Plaintiffs appealed the ruling. The parties have fully briefed
the appeal.
The lead case in this litigation is styled "Hawaii Structural
Iron Workers Pension Trust Fund v. Apple Computer Inc., et al.,
case no. 4:01-cv-03667, filed in the U.S. District Court
California Northern District (Oakland), under Judge Hon. Claudia
Wilken.
Lawyers for the plaintiffs are:
(1) William S. Lerach, Thomas Edward Egler, Lerach Coughlin
Stoia & Robbins LLP, 401 B Street, Suite 1700, San
Diego, CA 92101, Phone: 619/231-1058, Fax: 619-231-
7423, E-mail: billl@lerachlaw.com or tome@lerachlaw.com
(2) Dennis J. Herman, Eli Greenstein, Patrick J. Coughlin,
Randi D. Bandman, Sylvia Wahba Keller, Lerach Coughlin
Stoia & Robbins LLP, 100 Pine Street, Suite 2600, San
Francisco, CA 94111, Phone: 415/288-4545, Fax: 415-288-
4534, E-mail: dennish@mwbhl.com, Elig@mwbhl.com,
patc@mwbhl.com, randib@mwbhl.com
(3) Edwina A. Ebisui, Jr., Law Office of Edwina A. Ebisui,
Jr., 410 Kilani Street, Suite 211, Wahiawa, HI 96786,
Phone: 808-622-3933, Fax: 808-621-6208
(4) Roger B. Greenberg, Schwartz Junell Campbell Oathout,
909 Fannin Ste 2000, Houston, TX 77057, Phone: (713)
752-0017, Email: rgreenberg@schwartz-junell.com
(5) Marc S. Henzel, Law Offices of Marc S. Henzel, 273
Montgomery Ave., Suite 202 Bala Cynwyd, PA 19004,
Phone: 610-660-8000/888-643-6735, Fax: 610-660-8080, E-
mail: mhenzel182@aol.com
(6) Marc A. Topaz, Schiffrin & Barroway, Three Bala Plaza
East, Suite 400, Bala Cynwyd, PA 19004, Phone: 610/667-
7706, Fax: 610-667-7056
(7) Paul J. Geller, Cauley Geller Bowman & Coates LLP, One
Boca Place, Suite 421A, 2255 Glades Road, Boca Raton,
FL 33431, Phone: 561-750-3000, Fax: 561-750-3364
Lawyers for the defendants are David R. Eberhart and George A.
Riley of O'Melveny & Myers LLP, 275 Battery Street, Suite 2600,
San Francisco, CA 94111-3305, Phone: 415-984-8808, Fax:
415-984-8701, Email: deberhart@omm.com or griley@omm.com.
APPLE COMPUTER: CA Court Considers Show Cause Order in Lawsuit
--------------------------------------------------------------
The Los Angeles County Superior Court heard arguments for the
show cause order in a class action filed against Apple Computer,
Inc., styled "Cagney v. Apple Computer, Inc."
Plaintiff filed this purported class action on January 9, 2004,
alleging improper collection of sales tax in transactions
involving mail-in rebates. The complaint alleges violations of
California Business and Professions Code Section 17200 (unfair
competition) and seeks unspecified damages and other relief.

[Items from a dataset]
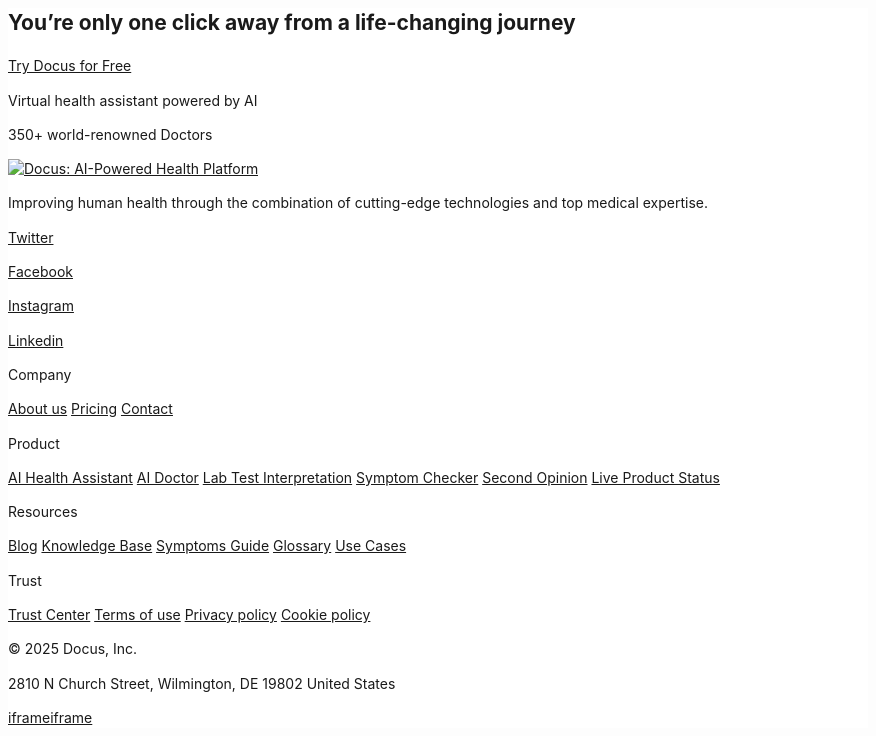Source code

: ## You’re only one click away from a life-changing journey

[Try Docus for Free](https://my.docus.ai/auth/signup)

Virtual health assistant powered by AI

350+ world-renowned Doctors

[![Docus: AI-Powered Health Platform](https://docus.ai/docus-dark-logo.svg)](https://docus.ai/)

Improving human health through the combination of cutting-edge technologies and top medical expertise.

[Twitter](https://twitter.com/docus_ai)

[Facebook](https://www.facebook.com/docusai)

[Instagram](https://www.instagram.com/docus.ai/)

[Linkedin](https://www.linkedin.com/company/docusai/)

Company

[About us](https://docus.ai/about-us) [Pricing](https://docus.ai/pricing) [Contact](https://docus.ai/contact)

Product

[AI Health Assistant](https://docus.ai/ai-health-assistant) [AI Doctor](https://docus.ai/ai-doctor) [Lab Test Interpretation](https://docus.ai/lab-test-interpretation) [Symptom Checker](https://docus.ai/symptom-checker) [Second Opinion](https://docus.ai/second-opinion) [Live Product Status](https://docus.statuspage.io/)

Resources

[Blog](https://docus.ai/blog) [Knowledge Base](https://docus.ai/knowledge-base) [Symptoms Guide](https://docus.ai/symptoms-guide) [Glossary](https://docus.ai/glossary) [Use Cases](https://docus.ai/use-cases)

Trust

[Trust Center](https://trust.docus.ai/) [Terms of use](https://docus.ai/terms-of-use) [Privacy policy](https://docus.ai/privacy-policy) [Cookie policy](https://docus.ai/cookie-policy)

© 2025 Docus, Inc.

2810 N Church Street, Wilmington, DE 19802 United States

[iframe](https://td.doubleclick.net/td/ga/rul?tid=G-C1NR4HEC74&gacid=767639591.1741385966&gtm=45je5362v874030715z8849365654za200zb849365654&dma=0&gcs=G1--&gcd=13l3l3R3l5l1&npa=0&pscdl=noapi&aip=1&fledge=1&frm=0&tag_exp=102067808~102482433~102539968~102587591~102640600~102717422~102788824~102825836&z=1445470880)[iframe](https://td.doubleclick.net/td/rul/11076298198?random=1741385965962&cv=11&fst=1741385965962&fmt=3&bg=ffffff&guid=ON&async=1&gtm=45je5362v874030715z8849365654za200zb849365654&gcd=13l3l3R3l5l1&dma=0&tag_exp=102067808~102482433~102539968~102587591~102640600~102717422~102788824~102825836&u_w=1280&u_h=1024&url=https%3A%2F%2Fdocus.ai%2Fsymptoms-guide%2Fsupplements-for-menopause-joint-pain&hn=www.googleadservices.com&frm=0&tiba=6%20Best%20Supplements%20for%20Menopause%20Joint%20Pain&npa=0&pscdl=noapi&auid=387962531.1741385966&uaa=&uab=&uafvl=&uamb=0&uam=&uap=&uapv=&uaw=0&fledge=1&data=event%3Dgtag.config)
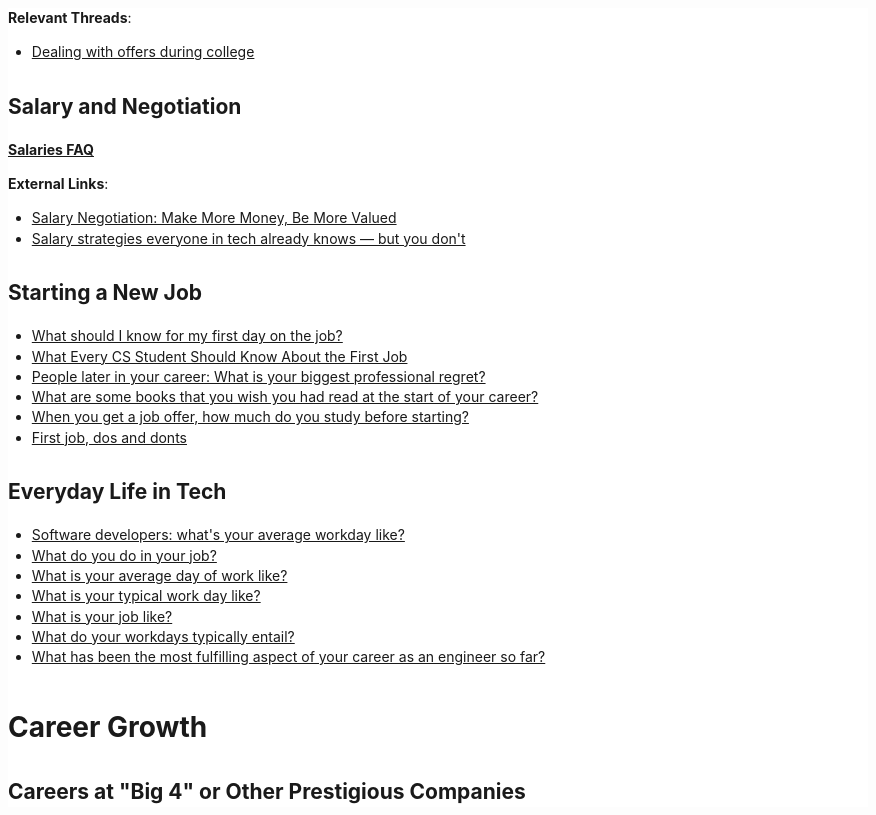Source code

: **Relevant Threads**:

* [Dealing with offers during college](http://www.reddit.com/r/cscareerquestions/comments/1d3htj/presummer_college_student_faq/)

## Salary and Negotiation

[**Salaries FAQ**](/r/cscareerquestions/w/salaries)

**External Links**:

* [Salary Negotiation: Make More Money, Be More Valued](http://www.kalzumeus.com/2012/01/23/salary-negotiation/)
* [Salary strategies everyone in tech already knows — but you don't](https://teamcandor.com/salary/guide)

## Starting a New Job

* [What should I know for my first day on the job?](http://www.reddit.com/r/cscareerquestions/comments/1gy2i7/first_day_as_a_software_engineer_tomorrow_what/)
* [What Every CS Student Should Know About the First Job](http://www.reddit.com/r/cscareerquestions/comments/1o5ll1/hello_world_what_every_cs_student_should_know/)
* [People later in your career: What is your biggest professional regret?](https://www.reddit.com/r/cscareerquestions/comments/5u6gn6/people_later_in_your_career_what_is_your_biggest/)
* [What are some books that you wish you had read at the start of your career?](https://www.reddit.com/r/cscareerquestions/comments/5wyf43/what_are_some_books_that_you_wish_you_had_read_at/)
* [When you get a job offer, how much do you study before starting?](https://www.reddit.com/r/cscareerquestions/comments/67h9mo/when_you_get_a_job_offer_how_much_do_you_study/)
* [First job, dos and donts](https://www.reddit.com/r/cscareerquestions/comments/6dgh9w/first_job_dos_and_dont_s/)

## Everyday Life in Tech

* [Software developers: what's your average workday like?](http://www.reddit.com/r/cscareerquestions/comments/1mxg1j/software_developers_whats_your_average_workday/)
* [What do you do in your job?](http://www.reddit.com/r/cscareerquestions/comments/1m13bd/what_do_you_do_in_your_job/)
* [What is your average day of work like?](http://www.reddit.com/r/cscareerquestions/comments/16gru4/what_is_your_average_day_of_work_like/)
* [What is your typical work day like?](http://www.reddit.com/r/cscareerquestions/comments/1di2jm/what_is_your_typical_work_day_like/)
* [What is your job like?](http://www.reddit.com/r/cscareerquestions/comments/1dkvzq/what_is_your_job_like/)
* [What do your workdays typically entail?](http://www.reddit.com/r/cscareerquestions/comments/y9pfi/what_do_your_workdays_typically_entail/)
* [What has been the most fulfilling aspect of your career as an engineer so far?](https://www.reddit.com/r/cscareerquestions/comments/6dun52/what_has_been_the_most_fulfilling_aspect_of_your/)

# Career Growth

## Careers at "Big 4" or Other Prestigious Companies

▶ **WHAT TO DO**:
- A) Answer these questions from the Apple litigation excerpt:
(i) Which judge is the lead case assigned to?
(ii) Which law firm do the defendants' lawyers belong to?
(iii) On what date was the purported class action in "Cagney v. Apple Computer, Inc." filed?
- B) Revise the Apple litigation excerpt from "Riley of O'Melveny" up to and including "and other relief.", replacing "mail-in rebates" with "instant rebates".
The data have no connection to the Apple litigation excerpt.

▶ **EXERCISE RESPONSES**:
- A)
(i) Hon. Claudia Wilken
(ii) O'Melveny & Myers LLP
(iii) January 9, 2004

- B)
Riley of O'Melveny & Myers LLP, 275 Battery Street, Suite 2600,
San Francisco, CA 94111-3305, Phone: 415-984-8808, Fax:
415-984-8701, Email: deberhart@omm.com or griley@omm.com.
APPLE COMPUTER: CA Court Considers Show Cause Order in Lawsuit
--------------------------------------------------------------
The Los Angeles County Superior Court heard arguments for the
show cause order in a class action filed against Apple Computer,
Inc., styled "Cagney v. Apple Computer, Inc."
Plaintiff filed this purported class action on January 9, 2004,
alleging improper collection of sales tax in transactions
involving instant rebates. The complaint alleges violations of
California Business and Professions Code Section 17200 (unfair
competition) and seeks unspecified damages and other relief.